The next, and the overwhelmingly most important, problem, though is this. Given provable or even merely articulable loss that meets fund eligibility criteria to this point, it’s going to be deucedly hard to prove the political targeting, lawfare nature of the cases for which an applicant is seeking recompense. At best, satisfying a court, most likely satisfying the succession of courts, appellate courts, the Supreme Court, with the potential for remands to lower courts for further consideration or for reconsideration, will take years and years to reach a final decision. And that decision may well be that the matter at hand was not, in fact, political targeting, and so no payout is due.

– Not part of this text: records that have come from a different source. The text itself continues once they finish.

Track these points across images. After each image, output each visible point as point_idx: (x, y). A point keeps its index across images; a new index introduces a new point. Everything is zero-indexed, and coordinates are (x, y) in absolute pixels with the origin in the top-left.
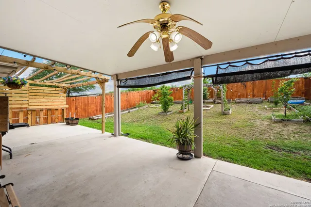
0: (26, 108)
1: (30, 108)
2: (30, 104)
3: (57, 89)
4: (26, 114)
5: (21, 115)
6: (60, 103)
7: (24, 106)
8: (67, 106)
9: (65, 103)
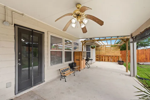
0: (105, 55)
1: (106, 55)
2: (106, 53)
3: (116, 47)
4: (105, 57)
5: (104, 57)
6: (117, 53)
7: (104, 54)
8: (121, 55)
9: (120, 53)
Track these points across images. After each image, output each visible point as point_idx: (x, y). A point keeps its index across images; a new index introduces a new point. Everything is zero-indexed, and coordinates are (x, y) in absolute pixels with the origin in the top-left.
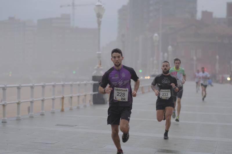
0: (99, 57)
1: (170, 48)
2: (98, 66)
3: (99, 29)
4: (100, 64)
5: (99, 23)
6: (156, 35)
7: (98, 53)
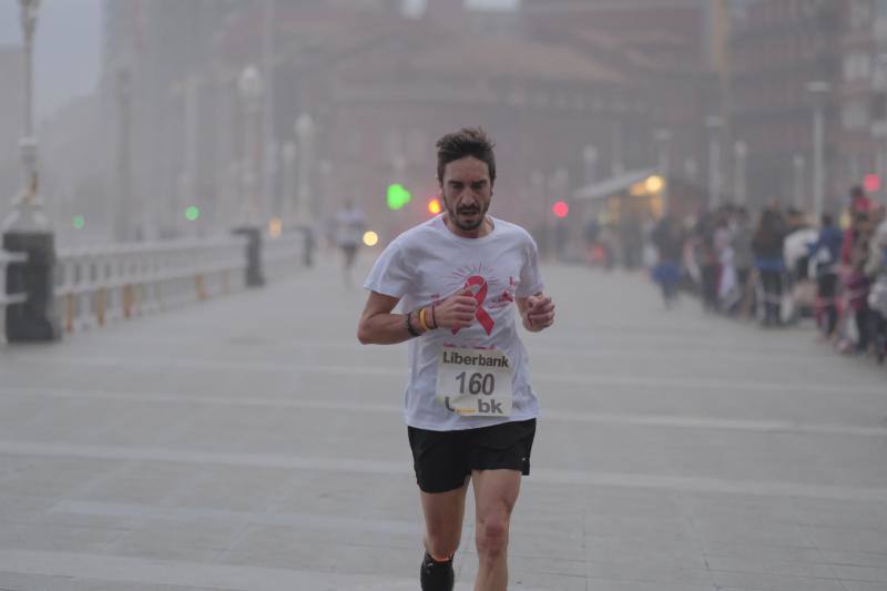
0: (30, 157)
1: (304, 124)
2: (24, 192)
3: (28, 50)
4: (34, 187)
5: (29, 27)
6: (250, 73)
7: (24, 141)
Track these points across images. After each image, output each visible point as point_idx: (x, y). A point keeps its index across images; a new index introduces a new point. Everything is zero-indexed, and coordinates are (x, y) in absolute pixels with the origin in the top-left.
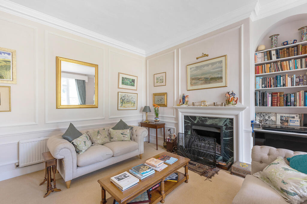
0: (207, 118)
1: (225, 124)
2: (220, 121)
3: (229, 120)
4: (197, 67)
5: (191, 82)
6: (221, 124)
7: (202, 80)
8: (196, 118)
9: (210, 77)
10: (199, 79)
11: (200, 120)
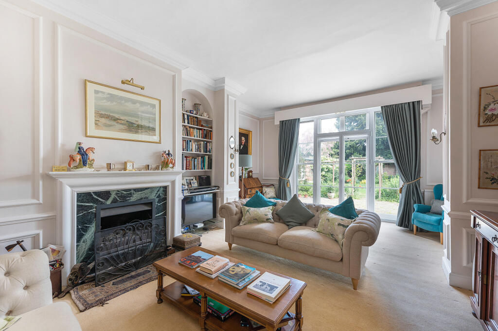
0: (132, 191)
1: (157, 195)
2: (151, 192)
3: (162, 189)
4: (112, 95)
5: (96, 121)
6: (153, 196)
7: (121, 124)
8: (111, 194)
9: (137, 123)
10: (116, 120)
11: (119, 197)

And one more question. Given a final decision, whence the monies for the legal costs of getting to one? Will the Fund pay the government’s legal costs apart from any payout ordered? If not, where will the government’s funding come from?

What Error did she Acknowledge?

In James Freeman’s Best of the Web Wednesday piece, he wrote of Seattle’s newly elected socialist mayor Katie Wilson’s supposed acknowledgment of her problem vis-à-vis her disdain for big business in a competitive market. In her series of victory laps shortly after her election, she crowed while at a barista union rally,

I am not buying Starbucks, and you should not either.

With the ensuing backlash, which includes an exodus of big businesses like Starbucks from Seattle, she then said,

Those comments were not productive in the sense that they caused more harm than good….

Freeman then quoted, without questioning, Danny Westneat, writing for the Seattle Times:

Admitting errors in public is hard…. Conventional political wisdom says it means you’re weak. In this case, I’d argue it’s a positive sign for the future of both the mayor and Seattle.
It means the mayor is at least more grounded in the real world than some of her blinkered progressive fans….
Maybe this is a chance to reset relations with businesses—at least ones other than Starbucks, where it may be too late.

But what “error” is Westneat claiming Wilson has admitted? In fact, it’s quite clear from Wilson’s own words, and Westneat has chosen to ignore it. Wilson admitted the error of her words, not the error of their intent, which is and always has been, her disdain for and assaults on free markets and the larger businesses that operate in them.

Competition

In her Free Expression piece concerning the Harvard faculty’s vote to limit the number A grades (but not A- and lower grades) awarded to the school’s pupils, Mary Julia Koch had this:

It’s a fair point that a scarcity of A’s could crank up the competitiveness among an already ambitious group of college kids.

It’s a fair point? What, exactly, is wrong with competition among the pupils for the better grades, and so for the benefits ensuing, beginning with a less stressful and sooner successful job hunt? What’s wrong with increasing the level of that competition?

Harvard’s pupils, even after this grade inflation move (as small as it is), have no idea of the level of competition in our relatively free market economy. Those pupils have no idea of the benefits of competition, from improving their own skills to producing better products and services at the companies that employ them to the follow-on of more and better jobs and better pay.

One professor who doesn’t like the quota said that

she didn’t become a college professor to “rank my students against one another for the convenience of potential employers.”

But that’s precisely the purpose and the benefit of such rankings, and her attitude insults those students who take her classes. College graduates are not simple members of a commodity pool from which a company can select at random. Companies want to hire only the best because that’s what produces the best goods and services, which in turn maximizes the companies’ ability to thrive and grow and do R&D, which in the end maximizes job growth and so employment opportunities. One of the most important tools a company has in discriminating among a pool of brand new college graduates is an honestly done GPA.

The answers to my prior questions is that there’s nothing wrong with competition or with increasing competition. That’s what makes all of our lives better, including those of Harvard’s pupils, who now will be required to level up their game.